• Exercise details: Every record must be copied exactly, except that pictures are dropped.

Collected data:
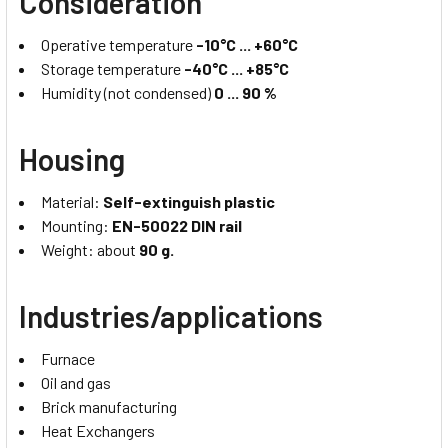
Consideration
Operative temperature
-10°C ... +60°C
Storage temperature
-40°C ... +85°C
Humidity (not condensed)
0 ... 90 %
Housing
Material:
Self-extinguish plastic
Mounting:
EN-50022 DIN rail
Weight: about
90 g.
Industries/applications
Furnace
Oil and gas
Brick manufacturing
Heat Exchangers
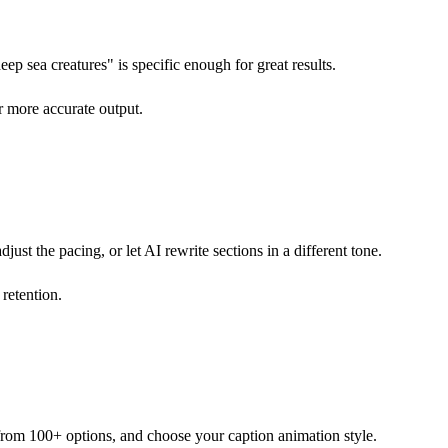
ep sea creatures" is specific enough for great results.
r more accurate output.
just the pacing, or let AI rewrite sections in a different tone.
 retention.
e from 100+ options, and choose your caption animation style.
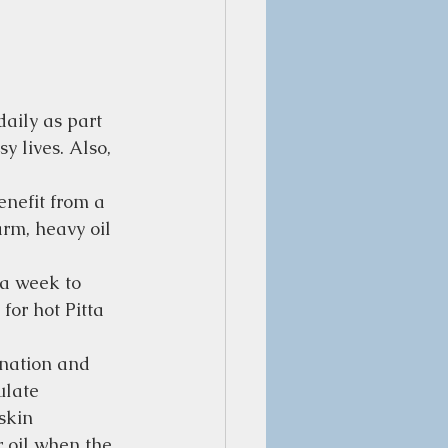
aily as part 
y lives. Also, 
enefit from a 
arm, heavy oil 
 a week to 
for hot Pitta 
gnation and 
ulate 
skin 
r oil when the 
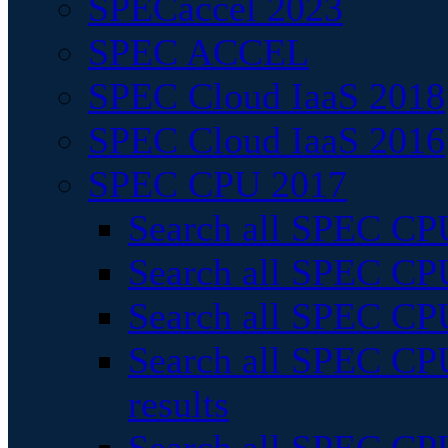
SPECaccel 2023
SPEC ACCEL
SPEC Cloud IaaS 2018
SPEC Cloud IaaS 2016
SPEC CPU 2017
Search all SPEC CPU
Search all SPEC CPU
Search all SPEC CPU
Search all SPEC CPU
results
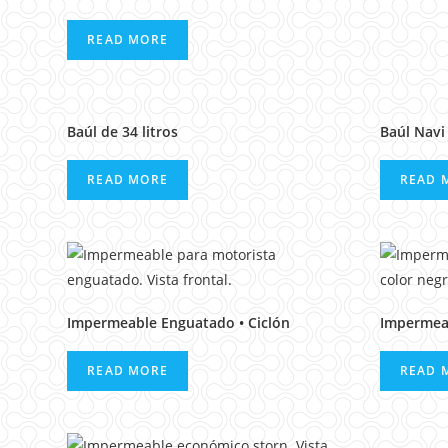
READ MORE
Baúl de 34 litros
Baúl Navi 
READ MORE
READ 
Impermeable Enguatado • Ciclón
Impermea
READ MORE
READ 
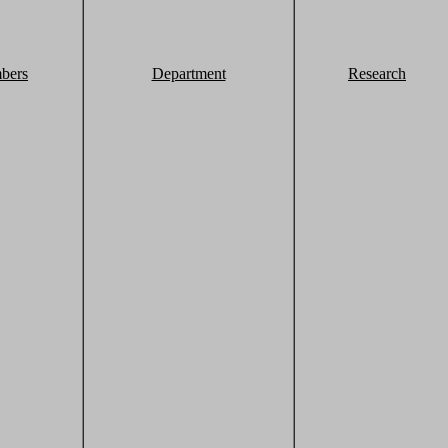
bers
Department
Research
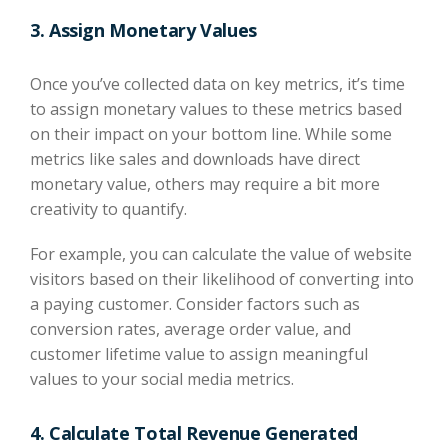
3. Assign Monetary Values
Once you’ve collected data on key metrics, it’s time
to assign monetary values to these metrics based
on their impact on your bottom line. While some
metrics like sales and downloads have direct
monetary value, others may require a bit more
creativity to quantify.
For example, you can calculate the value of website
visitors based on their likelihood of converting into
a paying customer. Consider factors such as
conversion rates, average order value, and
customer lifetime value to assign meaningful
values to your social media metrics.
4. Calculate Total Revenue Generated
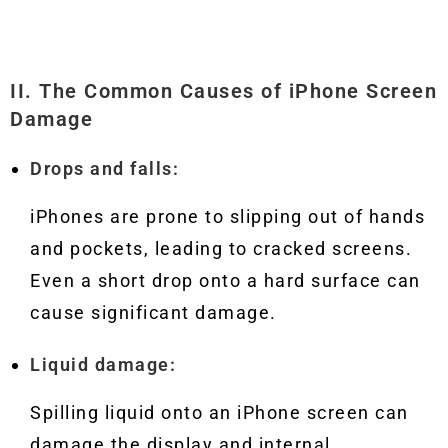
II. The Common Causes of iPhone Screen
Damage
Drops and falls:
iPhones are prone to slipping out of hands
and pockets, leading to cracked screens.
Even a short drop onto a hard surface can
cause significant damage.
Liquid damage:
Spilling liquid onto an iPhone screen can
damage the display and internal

• Exercise result:
Consideration
Operative temperature
-10°C ... +60°C
Storage temperature
-40°C ... +85°C
Humidity (not condensed)
0 ... 90 %
Housing
Material:
Self-extinguish plastic
Mounting:
EN-50022 DIN rail
Weight: about
90 g.
Industries/applications
Furnace
Oil and gas
Brick manufacturing
Heat Exchangers
ep sea creatures" is specific enough for great results.
r more accurate output.
just the pacing, or let AI rewrite sections in a different tone.
 retention.
e from 100+ options, and choose your caption animation style.
aily as part 
y lives. Also, 
enefit from a 
arm, heavy oil 
 a week to 
for hot Pitta 
gnation and 
ulate 
skin 
r oil when the 
SPECaccel 2023
SPEC ACCEL
SPEC Cloud IaaS 2018
SPEC Cloud IaaS 2016
SPEC CPU 2017
Search all SPEC CPU
Search all SPEC CPU
Search all SPEC CPU
Search all SPEC CPU
results
READ MORE
Baúl de 34 litros
Baúl Navi 
READ MORE
READ 
Impermeable Enguatado • Ciclón
Impermea
READ MORE
READ 
bers
Department
Research
3. Assign Monetary Values
Once you’ve collected data on key metrics, it’s time
to assign monetary values to these metrics based
on their impact on your bottom line. While some
metrics like sales and downloads have direct
monetary value, others may require a bit more
creativity to quantify.
For example, you can calculate the value of website
visitors based on their likelihood of converting into
a paying customer. Consider factors such as
conversion rates, average order value, and
customer lifetime value to assign meaningful
values to your social media metrics.
4. Calculate Total Revenue Generated
II. The Common Causes of iPhone Screen
Damage
Drops and falls:
iPhones are prone to slipping out of hands
and pockets, leading to cracked screens.
Even a short drop onto a hard surface can
cause significant damage.
Liquid damage:
Spilling liquid onto an iPhone screen can
damage the display and internal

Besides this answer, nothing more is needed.